(THE FEAST, 93 mins, Piccadilly Circus, Corner of Great Windmill Street and, Shaftesbury Ave, London W1D 7DH, United Kingdom, Release Date :19 Aug 2022 Certificate: 18
Director: Lee Haven Jones
Starring: Julian Lewis Jones, Lisa Palfrey, Anne Elwy, Nia Roberts, Steffan Cennydd, Sion Alun Davies, Rhodri Meilir)
"The Feast"
A family gathers at their lavish contemporary home made of glass and steel in the Welsh mountains. They've little idea of what awaits them. The matriarch is hosting a dinner party with her politician husband on behalf of a businessman hoping to buy land in the area for mineral mining. Hosted at their luxurious new house, the family have a valuable mining venture at stake and the atmosphere is tense. Unbeknown to them the owners of a neighboring farm are the only other guests and will be charmed into selling parcels of their farmland. The family’s two adult sons are reluctant dinner party guests. One is a London hipster struggling with addiction issues and the other is a doctor training for an ironman event.

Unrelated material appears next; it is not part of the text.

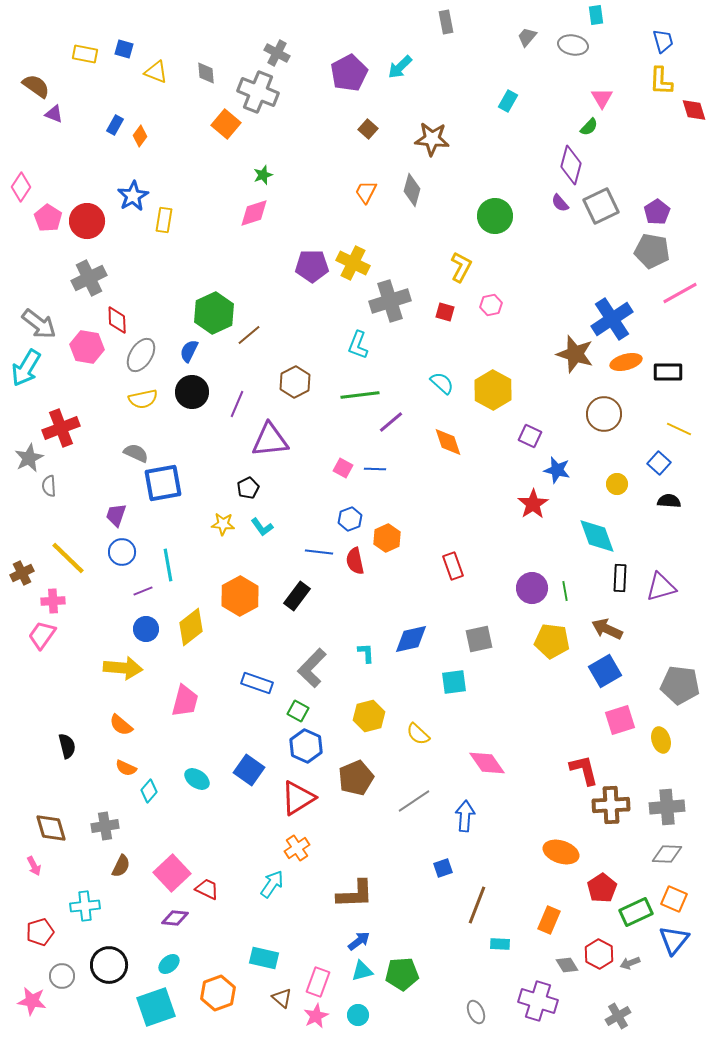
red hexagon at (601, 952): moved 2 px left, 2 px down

The family’s values and beliefs are challenged by the arrival of the young woman they've hired to act as waitress for the evening. She brings a quiet, unsettling presence to the evening. Her presence forces the characters to face their shortcomings and question their relationship with the land they claim to belong to. And as the night progresses, she soon begins to challenge the family’s beliefs, unravelling the illusion they’ve created with slow, deliberate, and terrifying consequences. Cadi’s (Annes Elwy) influence grows in strength and the family’s behavior becomes increasingly extreme until they face the horror of what they represent and tragedy changes everything forever.
On the face of it "The Feast" is a supernatural revenge horror that delivers all the thrills and spills that audiences expect of a genre film, the relentless slow burn of intrigue and suspense, the blood and gore. But as a cinematic piece it also functions on the level of parable. An allegory of sorts, it's a contemporary morality tale about the importance of being true to yourself and your community, and offers a stark warning against the consequences of greed and avarice. Rooted in the potent mythical tales of Wales where women are made of flowers and transform into animals, the film is singularly Welsh in tone but also universal in theme. Elucidating what Camille Paglia would refer to as the age-old battle between Culture and Nature, the film charts the struggle between those values that give structure and form to the world that Glenda (Nia Roberts) and Gwyn (Julian Lewis Jones) nhabit, society, wealth, progress, and the indiscriminate forces of nature as embodied by Cadi that challenge this world order. Moreover, thematically the film is preoccupied with the increasingly urgent issue of environmental sustainability, exploring how humankind exploits the land and abuses the earth. An environmental horror film with an eye to the ticking-clock of climate crisis.
"The Feast's" horrifying, blood-soaked conclusion suggests that our fragile planet will sooner or later take revenge on humanity for the devastation we have caused. A meditation on family and history, greed and responsibility, identity and difference, the film intends to offer the viewer an intravenous injection of mood. Bringing together forensic performances, searing cinematography, a spine-tingling score and environmental politics. "The Feast" is a striking addition to the horror genre and a compelling piece of work that aims to blister the imagination and prick the conscience. Considering the film in it's context as a contemporary Welsh-language film, it also becomes a tale of the individual’s responsibility to tradition, history and a language that exists against the odds despite sharing a land border with England whose language has colonised large swathes of the world. Many who are unfamiliar with Wales will be unaware of the language’s existence but to those who know of the fragile cultural and linguistic ecosystem that exists in our small nation the film speaks keenly of the individual’s responsibility to sustaining a culture and language in the age of globalisation.